Review II: Energy Poverty and Access Challenges in Sub-Saharan Africa: The Role of Regionalism

Printer Friendly, PDF & Email

November 4, 2020

Access to energy is an important part of the everyday survival of modern humankind. However, not all energy forms are healthy for humans and the environment. Given that different countries have various degrees of endowment in energy resources and varied energy needs, cooperation is important for addressing the individual challenges of nations. This is particularly important for Sub-Sahara Africa as the region has a relatively substantial gap to fill in the provision of clean energy to its citizens. While energy access, energy poverty, climate change and regionalism may have individually seen some attention in the literature, a unique contribution to the discourse has been a blend of these subjects in the African context.

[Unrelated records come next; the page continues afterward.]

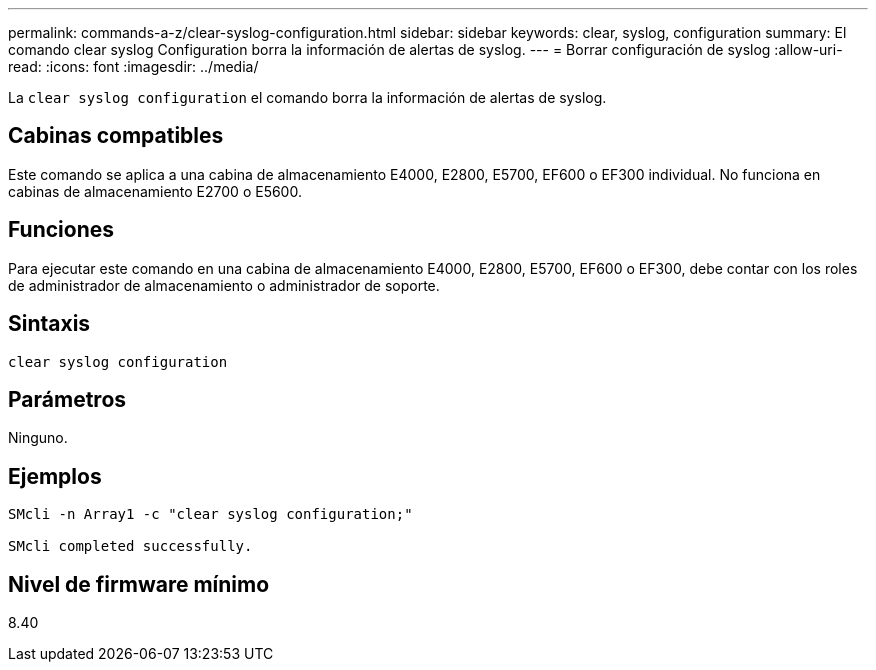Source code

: ---
permalink: commands-a-z/clear-syslog-configuration.html 
sidebar: sidebar 
keywords: clear, syslog, configuration 
summary: El comando clear syslog Configuration borra la información de alertas de syslog. 
---
= Borrar configuración de syslog
:allow-uri-read: 
:icons: font
:imagesdir: ../media/


[role="lead"]
La `clear syslog configuration` el comando borra la información de alertas de syslog.



== Cabinas compatibles

Este comando se aplica a una cabina de almacenamiento E4000, E2800, E5700, EF600 o EF300 individual. No funciona en cabinas de almacenamiento E2700 o E5600.



== Funciones

Para ejecutar este comando en una cabina de almacenamiento E4000, E2800, E5700, EF600 o EF300, debe contar con los roles de administrador de almacenamiento o administrador de soporte.



== Sintaxis

[source, cli]
----
clear syslog configuration
----


== Parámetros

Ninguno.



== Ejemplos

[listing]
----

SMcli -n Array1 -c "clear syslog configuration;"

SMcli completed successfully.
----


== Nivel de firmware mínimo

8.40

An interesting contribution of the book is the in-depth review of the renewable energy potential in SSA while highlighting the basic requirements for tapping the full potential of these sources (Page 122-123). At the same, the challenges with each of the renewable sources are adequately analyzed as it applies to SSA, including their comparative pros and cons and interactions with the climate. Also worth mentioning are the global lessons it provides, notably the deployment of renewable energy in Spain (pages 124-126). It clearly brings to the fore, the efficiency benefits of renewable energy technologies and the multiplier effects on economic development, climate and environmental sustainability. It further discusses an important subject of energy efficiency, and its relation to emission reduction, carbon taxes and climate change, as applicable in domestic and industrial energy settings. It highlights the progress by countries in SSA, including South Africa, Ghana and Namibia in achieving energy efficiency (Page 130). The challenges with energy efficiency in the unique SSA context, including lack of locally trained workforce, poor regulatory environment and governance, and lack of access to financing for energy efficiency projects have also been largely discussed.

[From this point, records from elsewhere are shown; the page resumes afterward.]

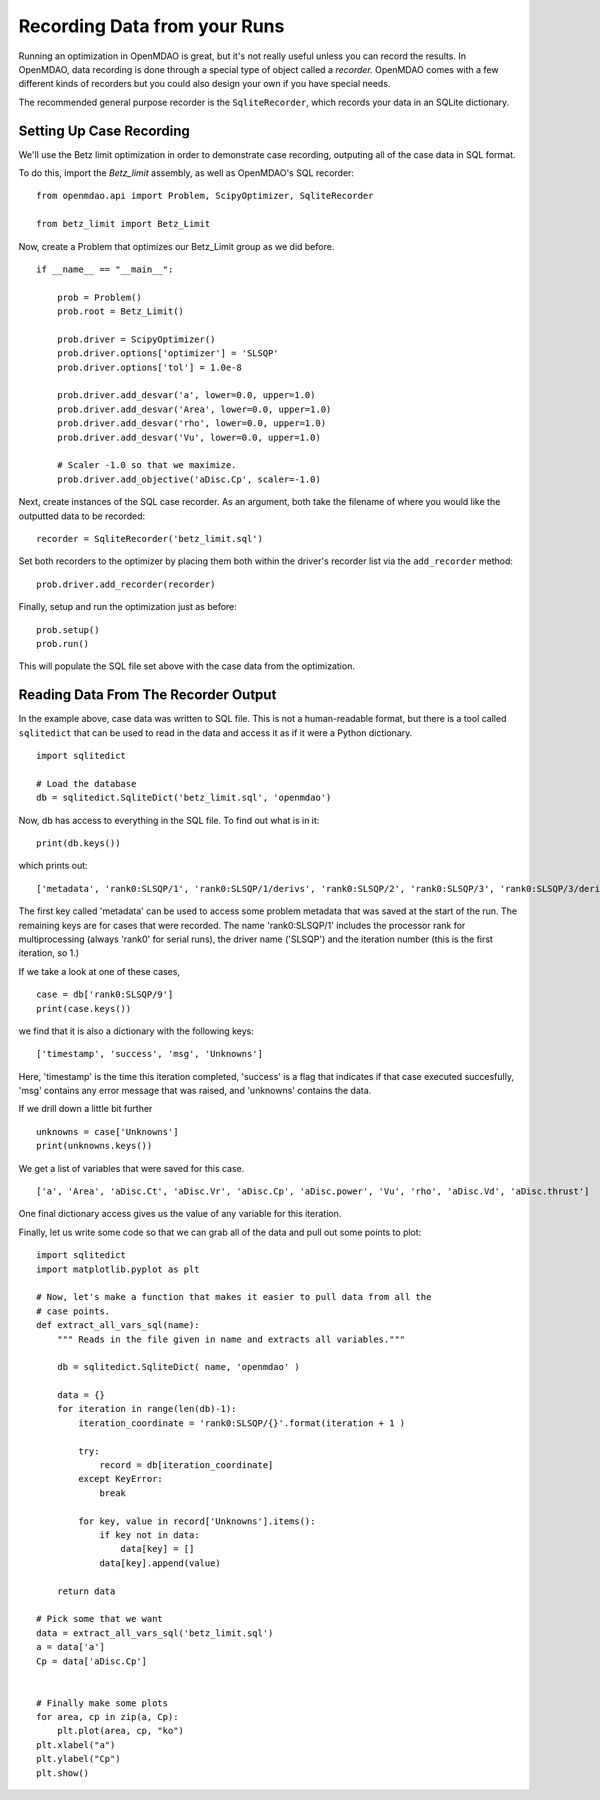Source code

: Recording Data from your Runs
=============================================================

Running an optimization in OpenMDAO is great, but it's not really useful
unless you can record the results. In OpenMDAO, data recording is done
through a special type of object called a `recorder.` OpenMDAO comes with a
few different kinds of recorders but you could also design your own if you
have special needs.

The recommended general purpose recorder is the ``SqliteRecorder``, which
records your data in an SQLite dictionary.


Setting Up Case Recording
-------------------------------------------------------------

We'll use the Betz limit optimization in order to demonstrate case recording,
outputing all of the case data in SQL format.

To do this, import the `Betz_limit` assembly, as well as OpenMDAO's SQL recorder:

::

    from openmdao.api import Problem, ScipyOptimizer, SqliteRecorder

    from betz_limit import Betz_Limit


Now, create a Problem that optimizes our Betz_Limit group as we did before.

::

    if __name__ == "__main__":

        prob = Problem()
        prob.root = Betz_Limit()

        prob.driver = ScipyOptimizer()
        prob.driver.options['optimizer'] = 'SLSQP'
        prob.driver.options['tol'] = 1.0e-8

        prob.driver.add_desvar('a', lower=0.0, upper=1.0)
        prob.driver.add_desvar('Area', lower=0.0, upper=1.0)
        prob.driver.add_desvar('rho', lower=0.0, upper=1.0)
        prob.driver.add_desvar('Vu', lower=0.0, upper=1.0)

        # Scaler -1.0 so that we maximize.
        prob.driver.add_objective('aDisc.Cp', scaler=-1.0)


Next, create instances of the SQL case recorder. As an argument,
both take the filename of where you would like the outputted data to be recorded:

::

    recorder = SqliteRecorder('betz_limit.sql')


Set both recorders to the optimizer by placing them both within the driver's
recorder list via the ``add_recorder`` method:

::

    prob.driver.add_recorder(recorder)


Finally, setup and run the optimization just as before:

::

    prob.setup()
    prob.run()


This will populate the SQL file set above with the case data from the
optimization.


Reading Data From The Recorder Output
------------------------------------------

In the example above, case data was written to SQL file. This is not a
human-readable format, but there is a tool called ``sqlitedict`` that can be
used to read in the data and access it as if it were a Python dictionary.

::

    import sqlitedict

    # Load the database
    db = sqlitedict.SqliteDict('betz_limit.sql', 'openmdao')

Now, db has access to everything in the SQL file. To find out what is in it:

::

    print(db.keys())

which prints out:

::

    ['metadata', 'rank0:SLSQP/1', 'rank0:SLSQP/1/derivs', 'rank0:SLSQP/2', 'rank0:SLSQP/3', 'rank0:SLSQP/3/derivs', 'rank0:SLSQP/4', 'rank0:SLSQP/5', 'rank0:SLSQP/5/derivs', 'rank0:SLSQP/6', 'rank0:SLSQP/7', 'rank0:SLSQP/7/derivs', 'rank0:SLSQP/8', 'rank0:SLSQP/9', 'rank0:SLSQP/9/derivs']

The first key called 'metadata' can be used to access some problem metadata
that was saved at the start of the run. The remaining keys are for cases that
were recorded. The name 'rank0:SLSQP/1' includes the processor rank for
multiprocessing (always 'rank0' for serial runs), the driver name ('SLSQP')
and the iteration number (this is the first iteration, so 1.)

If we take a look at one of these cases,

::

    case = db['rank0:SLSQP/9']
    print(case.keys())

we find that it is also a dictionary with the following keys:

::

    ['timestamp', 'success', 'msg', 'Unknowns']

Here, 'timestamp' is the time this iteration completed, 'success' is a flag
that indicates if that case executed succesfully, 'msg' contains any error
message that was raised, and 'unknowns' contains the data.

If we drill down a little bit further

::

    unknowns = case['Unknowns']
    print(unknowns.keys())

We get a list of variables that were saved for this case.

::

    ['a', 'Area', 'aDisc.Ct', 'aDisc.Vr', 'aDisc.Cp', 'aDisc.power', 'Vu', 'rho', 'aDisc.Vd', 'aDisc.thrust']

One final dictionary access gives us the value of any variable for this iteration.

Finally, let us write some code so that we can grab all of the data and pull out some points to plot:

::

    import sqlitedict
    import matplotlib.pyplot as plt

    # Now, let's make a function that makes it easier to pull data from all the
    # case points.
    def extract_all_vars_sql(name):
        """ Reads in the file given in name and extracts all variables."""

        db = sqlitedict.SqliteDict( name, 'openmdao' )

        data = {}
        for iteration in range(len(db)-1):
            iteration_coordinate = 'rank0:SLSQP/{}'.format(iteration + 1 )

            try:
                record = db[iteration_coordinate]
            except KeyError:
                break

            for key, value in record['Unknowns'].items():
                if key not in data:
                    data[key] = []
                data[key].append(value)

        return data

    # Pick some that we want
    data = extract_all_vars_sql('betz_limit.sql')
    a = data['a']
    Cp = data['aDisc.Cp']


    # Finally make some plots
    for area, cp in zip(a, Cp):
        plt.plot(area, cp, "ko")
    plt.xlabel("a")
    plt.ylabel("Cp")
    plt.show()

In analyzing energy protocols among blocs in the SSA region, the book reveals an urgent need for a review of these protocols to address contemporary issues in energy efficiency, clean energy investments, technology advancements in clean energy and energy cooperation. While observing some notable provisions in the Economic Community of West African States (ECOWAS) energy protocols ahead of that the East African Community (EAC) and the Southern African Development Community (SADC), the lack of prioritization of renewable energy in all the protocols call for attention (pages 132-135). However, it is refreshing to note the enactment of other regional instruments to address the gap. For instance, the book cited the Energy Sector Plan (ESP), under the auspices of the SADC Regional Infrastructure Development Master Plan, intended to address four key strategic objectives including ensuring energy security, improving access to modern energy services, tapping the abundant energy resources, and achieving financial investment and environmental sustainability. Several regional institutions have also been set up to actualize the adoption of clean energy while addressing the access gap including the Renewable Energy Centre in West Africa, the East African Centre for Renewable Energy and Energy Efficiency (EACREE) and the Regional Electricity Regulatory Association (RERA) of SADC. The role of regional infrastructures such as oil and gas pipelines and power grid interconnections with legal backings from their respective blocs as well as specialized institutional structures are commendable steps to addressing energy access.

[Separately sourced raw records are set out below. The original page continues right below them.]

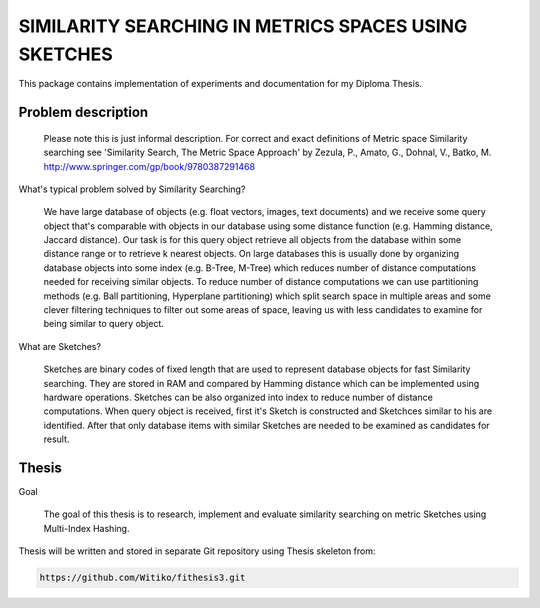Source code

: SIMILARITY SEARCHING IN METRICS SPACES USING SKETCHES
=====================================================

This package contains implementation of experiments and documentation for my Diploma Thesis.

Problem description
-------------------

    Please note this is just informal description. For correct and exact definitions of Metric space Similarity searching
    see 'Similarity Search, The Metric Space Approach' by Zezula, P., Amato, G., Dohnal, V., Batko, M.
    http://www.springer.com/gp/book/9780387291468

What's typical problem solved by Similarity Searching?

    We have large database of objects (e.g. float vectors, images, text documents) and we receive some query object
    that's comparable with objects in our database using some distance function (e.g. Hamming distance, Jaccard distance).
    Our task is for this query object retrieve all objects from the database within some distance range or to retrieve
    k nearest objects. On large databases this is usually done by organizing database objects into some
    index (e.g. B-Tree, M-Tree) which reduces number of distance computations needed for receiving similar objects.
    To reduce number of distance computations we can use partitioning methods (e.g. Ball partitioning, Hyperplane partitioning)
    which split search space in multiple areas and some clever filtering techniques to filter out some areas of space,
    leaving us with less candidates to examine for being similar to query object.

What are Sketches?

    Sketches are binary codes of fixed length that are used to represent database objects for fast Similarity searching.
    They are stored in RAM and compared by Hamming distance which can be implemented using hardware operations. Sketches
    can be also organized into index to reduce number of distance computations. When query object is received, first it's
    Sketch is constructed and Sketchces similar to his are identified. After that only database items with similar
    Sketches are needed to be examined as candidates for result.

Thesis
------

Goal

    The goal of this thesis is to research, implement and evaluate similarity searching on metric Sketches using
    Multi-Index Hashing.

Thesis will be written and stored in separate Git repository using Thesis skeleton from:

.. code-block:: shell

    https://github.com/Witiko/fithesis3.git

In contextualizing the discussion on the role of Regional Economic Communities (RECs) as provided for in Article 20 of the 2015 Paris Agreement, the book raises some significant concerns about the effectiveness of regionalism particularly in the SSA terrain (pages 117-118). Importantly, it highlights the need for recognition of the level of integration possible among countries within the regional blocs and how important this can be in whipping countries in line in terms of regional targets at reducing emissions.

The book adequately discusses the impact of various energy sources and their contribution to the energy mix in SSA (pages 93-97). It further analyses the sectors that will drive growth in energy demand in the medium to long term, noting in detail the roles of industrialization, urbanization, transport and domestic demand as well as the major transitions expected (pages 98-100).

While the Author seeks to highlight the climatic effects of less clean energy sources and discourages same, it makes proposals that seek to promote investments in the use of fossil and other carbon-intensive energy sources including the establishment of more refineries in Africa (page 96). It also seeks to suggest that the exploitation of abundant fossil fuel and coal resources in SSA is the surest bet to eradicating poverty and improving energy access in SSA (pages 116 and 123). This flies in the face of earlier analysis, which situates the discussion on climate change and energy access in the context of technological advancements in mitigating the emissions from fossil fuel energy sources and in developing renewable energy to address the twin problem of access and poverty. While the book sought to highlight the negative effects of fossil fuels in the SSA, the case study on Nigeria and the focus on gas flaring and oil spills (pages 101-106) dwarfed other important issues of greenhouse gas emissions in SSA associated with the use fossil fuels.

Despite the omissions, the book makes an excellent read, captures various angles of the energy and climate debate while spicing the debate uniquely with aspects of regionalism drawing from global examples. It is recommended for academics and practitioners within and beyond the energy space.